Japan’s Shionogi, best known for developing a cholesterol-lowering drug called Crestor, is the latest in the line: the company will test its product in 50-100 people for the first time, followed by a larger number of placebo-controlled trials later this year. The drug was developed to neutralize the virus in patients within five days, even in the initial phase of the disease. This is the only drug under trial that would be enough to take just one a day, Pfizer and Merck are testing with two tablets a day.
All three drugs would prevent the virus from being able to multiply in humans. This can also minimize long-term complications in patients who have undergone Covid-19, as it would actually expel the virus from the body.
The good news is also that the production of these drugs is also relatively cheaper and faster than that of vaccines. Thus, their distribution could not be such a problem globally either, meaning that residents of poorer countries could also be more secure.
The chances are good, but it would be premature to drink on the bear’s skin
The other side of the coin is that the success of drug trials is generally quite low, and if even a mild side effect occurs significantly in volunteers, they should not be allowed to be used at home under any circumstances. And it is not yet known if the virus can be killed out of the body fast enough so that patients may not even suffer severe respiratory damage.
Mandatory and rather important approval procedures may also slow down the process, but at the time of the coronavirus epidemic, vaccines have also been speeded up, so presumably medicines will not sit on applications for years.

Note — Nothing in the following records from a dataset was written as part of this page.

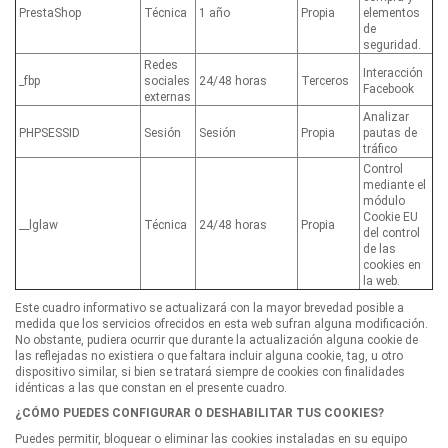
PrestaShop
Técnica
1 año
Propia
elementos
de
seguridad.
Redes
Interacción
_fbp
sociales
24/48 horas
Terceros
Facebook
externas
Analizar
PHPSESSID
Sesión
Sesión
Propia
pautas de
tráfico
Control
mediante el
módulo
Cookie EU
__lglaw
Técnica
24/48 horas
Propia
del control
de las
cookies en
la web.
Este cuadro informativo se actualizará con la mayor brevedad posible a
medida que los servicios ofrecidos en esta web sufran alguna modificación.
No obstante, pudiera ocurrir que durante la actualización alguna cookie de
las reflejadas no existiera o que faltara incluir alguna cookie, tag, u otro
dispositivo similar, si bien se tratará siempre de cookies con finalidades
idénticas a las que constan en el presente cuadro.
¿CÓMO PUEDES CONFIGURAR O DESHABILITAR TUS COOKIES?
Puedes permitir, bloquear o eliminar las cookies instaladas en su equipo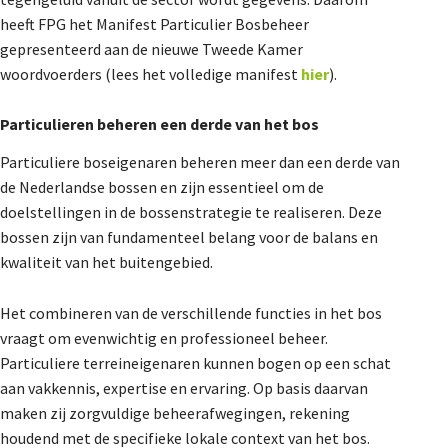
heeft FPG het Manifest Particulier Bosbeheer
gepresenteerd aan de nieuwe Tweede Kamer
woordvoerders (lees het volledige manifest
hier
).
Particulieren beheren een derde van het bos
Particuliere boseigenaren beheren meer dan een derde van
de Nederlandse bossen en zijn essentieel om de
doelstellingen in de bossenstrategie te realiseren. Deze
bossen zijn van fundamenteel belang voor de balans en
kwaliteit van het buitengebied.
Het combineren van de verschillende functies in het bos
vraagt om evenwichtig en professioneel beheer.
Particuliere terreineigenaren kunnen bogen op een schat
aan vakkennis, expertise en ervaring. Op basis daarvan
maken zij zorgvuldige beheerafwegingen, rekening
houdend met de specifieke lokale context van het bos.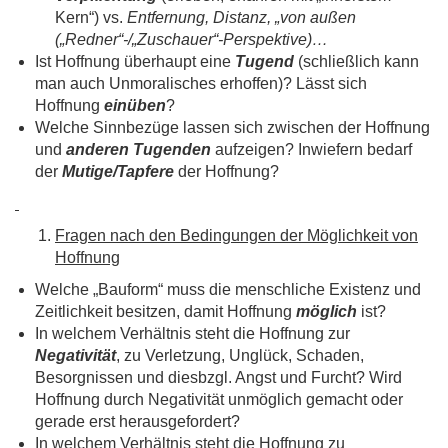
Kern“) vs.
Entfernung, Distanz, „von außen
(„Redner“-/„Zuschauer“-Perspektive)…
Ist Hoffnung überhaupt eine
Tugend
(schließlich kann
man auch Unmoralisches erhoffen)? Lässt sich
Hoffnung
einüben
?
Welche Sinnbezüge lassen sich zwischen der Hoffnung
und
anderen Tugenden
aufzeigen? Inwiefern bedarf
der
Mutige/Tapfere
der Hoffnung?
Fragen nach den Bedingungen der Möglichkeit von
Hoffnung
Welche „Bauform“ muss die menschliche Existenz und
Zeitlichkeit besitzen, damit Hoffnung
möglich
ist?
In welchem Verhältnis steht die Hoffnung zur
Negativität
, zu Verletzung, Unglück, Schaden,
Besorgnissen und diesbzgl. Angst und Furcht? Wird
Hoffnung durch Negativität unmöglich gemacht oder
gerade erst herausgefordert?
In welchem Verhältnis steht die Hoffnung zu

It would still be a great courage to draw a concrete conclusion now, but Merck and Pfizer are expected to move to the final, third experimental phase within a few months, and if all goes well, there may indeed be a preparation around Christmas that will help after illness. will provide.
And the question of an even more distant future is whether, if it really is an effective medicine, to what extent it will repel the sky-racing vaccination in many parts of the world anyway. Already if you need vaccines in addition to medications.